Joshua recognizes that He is not the one who will make the promise come true for everyone. It is not his noble courage and strength as a leader that will result in their victory, but rather his dependence upon the strength of the LORD at work through him to deliver the crazy promise. He is just working alongside as a means through which the voice of God can speak to the people (a mediator of sorts) to direct them to where they are meant to go.

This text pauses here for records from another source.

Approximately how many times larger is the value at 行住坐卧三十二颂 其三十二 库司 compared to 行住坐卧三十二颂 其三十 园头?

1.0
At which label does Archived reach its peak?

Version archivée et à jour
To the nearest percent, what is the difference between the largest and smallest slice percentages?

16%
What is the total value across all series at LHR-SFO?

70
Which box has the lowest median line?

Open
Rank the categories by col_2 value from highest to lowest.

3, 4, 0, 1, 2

How can he successfully do this? Only by thinking back to what God said in verses seven and eight. He must immerse himself in the truth of what God has commanded and promised. It is in this way that the power of God will flow through his life. It is not in his pursuit of leadership or his bold stand for the truth, but his conformity to what God is doing that will make him a successful leader. 

The Outcome of Courage

In the present day, God still has a plan He is implementing for His kingdom on earth (Matthew 6:10). He calls His people to be a part of this plan, not because we are needed to move it forward, but because He wants His strength to flow through us. This requires that we have the courage to pursue the renewal of our minds through consistent exposure to the truth of what has been written in the Bible. More than this, however, it is the courage to follow it that leads to our success wherever we go.

Those who wish to be great in the kingdom of heaven are those who do and teach the law, not those who let go of the commands of God in order to pursue His promises (Matthew 5:19). We have already seen what happened when the nation of Israel decided to go into the promised land on their own without the power of God. They were destroyed by their enemies (Numbers 14:40-45). The opportunity to follow God into the promise had been lost and when they tried to achieve it on their own, their efforts failed.

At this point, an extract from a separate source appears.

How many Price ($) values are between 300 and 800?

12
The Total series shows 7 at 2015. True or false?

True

I think that the memory of this sad event was part of the reason it would take courage for Joshua to regain faith in the promises of God and to follow his leading to bring the people across the river into a place of danger. If Joshua was not ready to trust himself to the strength of the LORD, his leadership would put the entire nation at risk of a similar catastrophe. What if he had been unable to convince the priests to step into a flooded river in Chapter 3 or tried another method besides marching in circles around the walls of Jericho in Chapter 5…?

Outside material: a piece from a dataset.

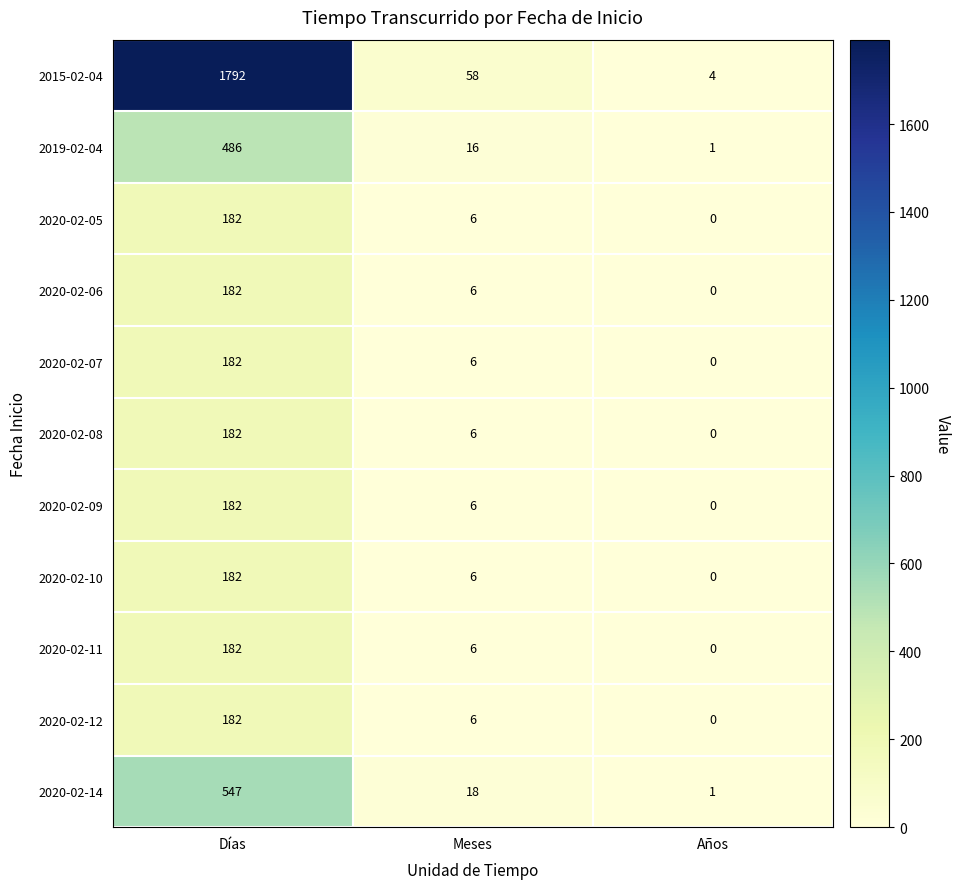

How many data points does each series have?

3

That is not how the story goes, however.

When the voice of the LORD came to Joshua with the instructions to be strong and courageous, he turned a second time to the people and asked them to follow God’s promises across the river and into the land. Unlike the previous occasion when they tried to kill him, the people were now ready to follow and believe the word of the LORD. Even when Joshua asked those who had already received their inheritance to leave behind their homes and families to enter a war on behalf of the others, they responded by saying: “All that you have commanded us, we will do…only be strong and courageous!” (Joshua 1:16-18).

I think, in his own story, Joshua had finally figured out what it looked like to be strong and courageous. In my own life, it is still a struggle to remember that the way I prepare to enter the promises of God is not by pursuing them on my own, but by embracing the courage needed to immerse myself in the truth of His word until I am aligned with the vision of what He is going to do. The courage to be strong is the courage to pursue living out the commands and promises of God by the power of the Holy Spirit at work in my life. That is, after all, in the life of Joshua, how great things began to happen!

[1] Thanks to Elsa at Ellerslie for sharing her insights on the meaning of this term.